There is a lot more to the book than just an explanation of our history, it explores the power of rejection and how we cope with the everyday occurrence of rejection. For example, if I invite a friend to the cinema one night and they say no, I might feel rejected and think that it’s because she doesn’t want me as a friend. I may even think to myself, “It’s because no one likes me and I’ll never have any true friends.” Thinking that “no one likes me! Is an example of a core belief, one that I grew up with and feel like it’s imprinted in my DNA. “I’ll never have any true friends” is a common example of “all or nothing” thinking, where I categorize things as completely one thing or another and nothing in between.
Later if I find out my friend had already got plans for the evening I asked her to hang out on, my sense of rejection may lessen, When she asks me to go to the cinema on the weekend, the feeling of rejection may fade away entirely.

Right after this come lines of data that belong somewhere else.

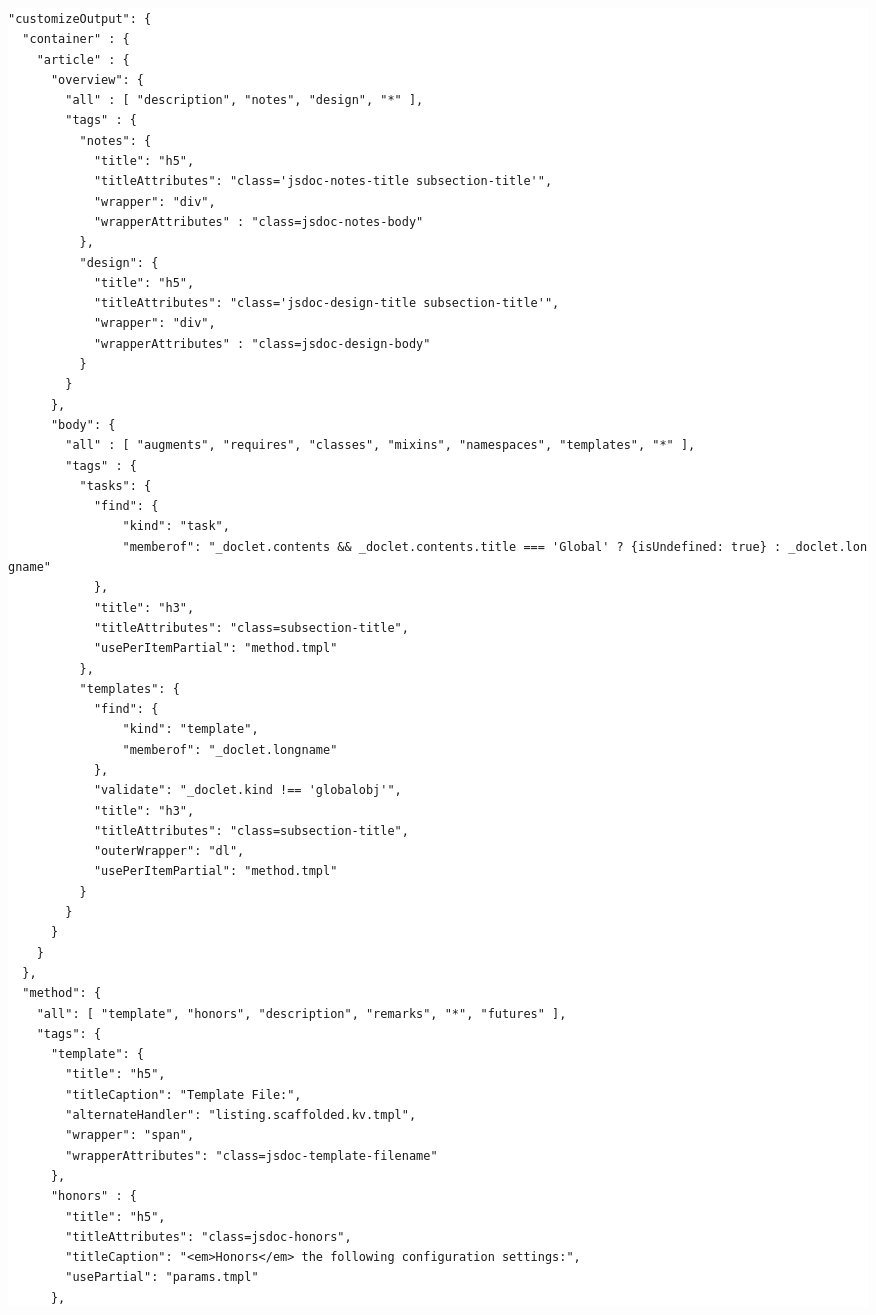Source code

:     "customizeOutput": {
      "container" : {
        "article" : {
          "overview": {		
            "all" : [ "description", "notes", "design", "*" ],
            "tags" : {
              "notes": {
                "title": "h5",
                "titleAttributes": "class='jsdoc-notes-title subsection-title'",
                "wrapper": "div",
                "wrapperAttributes" : "class=jsdoc-notes-body"
              },
              "design": {
                "title": "h5",
                "titleAttributes": "class='jsdoc-design-title subsection-title'",
                "wrapper": "div",
                "wrapperAttributes" : "class=jsdoc-design-body"
              }
            }
          },
          "body": {
            "all" : [ "augments", "requires", "classes", "mixins", "namespaces", "templates", "*" ],
            "tags" : {
              "tasks": {
                "find": {     
                    "kind": "task", 
                    "memberof": "_doclet.contents && _doclet.contents.title === 'Global' ? {isUndefined: true} : _doclet.longname" 
                },
                "title": "h3",
                "titleAttributes": "class=subsection-title",
                "usePerItemPartial": "method.tmpl"
              }, 
              "templates": {
                "find": {     
                    "kind": "template", 
                    "memberof": "_doclet.longname" 
                },
                "validate": "_doclet.kind !== 'globalobj'",
                "title": "h3",
                "titleAttributes": "class=subsection-title",
                "outerWrapper": "dl",
                "usePerItemPartial": "method.tmpl"
              }
            }
          }
        }
      },
      "method": {
        "all": [ "template", "honors", "description", "remarks", "*", "futures" ],
        "tags": {
          "template": {
            "title": "h5",
            "titleCaption": "Template File:",
            "alternateHandler": "listing.scaffolded.kv.tmpl",
            "wrapper": "span",
            "wrapperAttributes": "class=jsdoc-template-filename"
          },
          "honors" : {
            "title": "h5",
            "titleAttributes": "class=jsdoc-honors",
            "titleCaption": "<em>Honors</em> the following configuration settings:",
            "usePartial": "params.tmpl"
          },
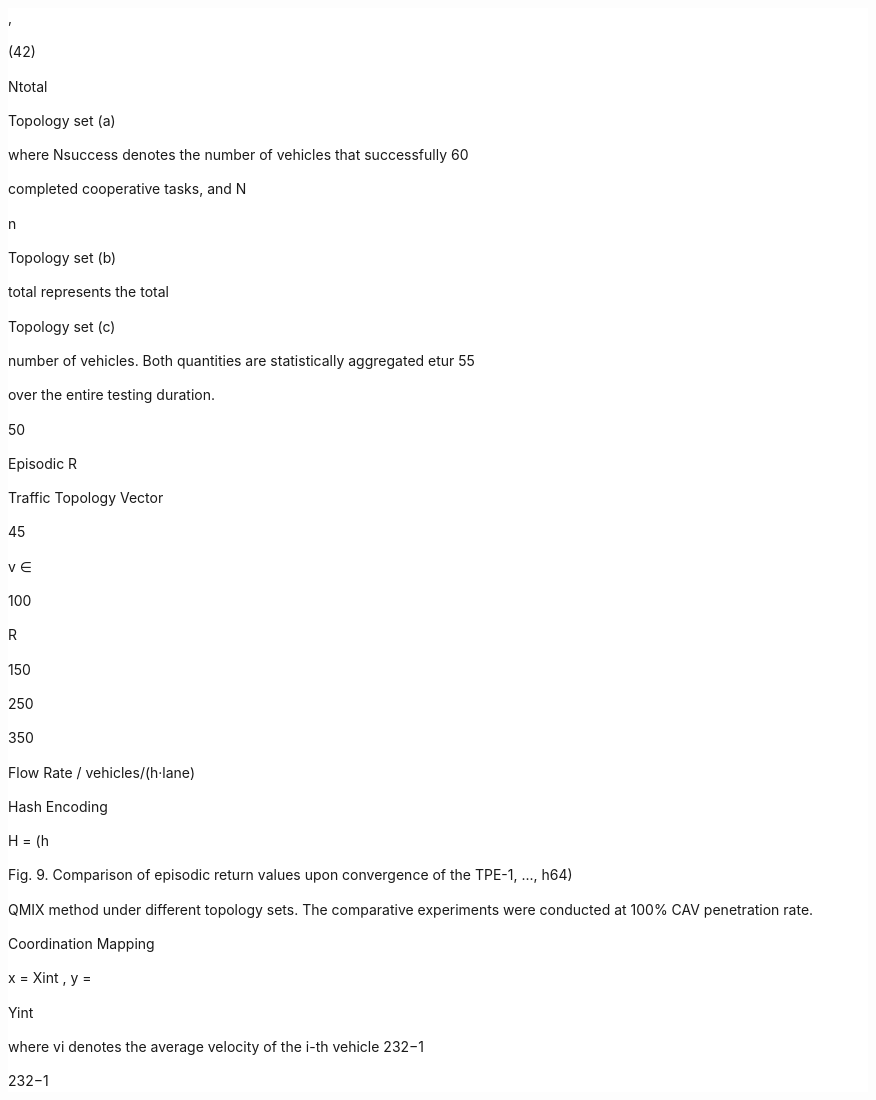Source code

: , 

\(42\)

Ntotal

Topology set \(a\)

where Nsuccess denotes the number of vehicles that successfully 60

completed cooperative tasks, and N

n

Topology set \(b\)

total represents the total

Topology set \(c\)

number of vehicles. Both quantities are statistically aggregated etur 55

over the entire testing duration. 

50

Episodic R

Traffic Topology Vector

45

v ∈

100

R

150

250

350

Flow Rate / vehicles/\(h·lane\)

Hash Encoding

H = \(h

Fig. 9. Comparison of episodic return values upon convergence of the TPE-1, ..., h64\)

QMIX method under different topology sets. The comparative experiments were conducted at 100% CAV penetration rate. 

Coordination Mapping

x = Xint , y =

Yint

where vi denotes the average velocity of the i-th vehicle 232−1

232−1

I believe Dr. Roger Covin does a fantastic job in explaining both core beliefs and negative thinking patterns in his book. He talks about responding to and preparing for rejection, which I think is something everyone can benefit from learning about. I have to admit, the writing is fairly dry at times and pretty clinical, so if you have a medical background or are studying Psychology – like myself, this is a fabulous book for you. However, if you do want to give it a read I’m sure your counsellor would be more than happy to help with any ‘technical’ terms you may not fully understand. I fully recommend this book!
I find it quite fun to stir things up and read something a little challenging from time to time, but it might be a book you’d like to read privately as some of the people on the sun loungers by my side did look at me like I was a sociopath.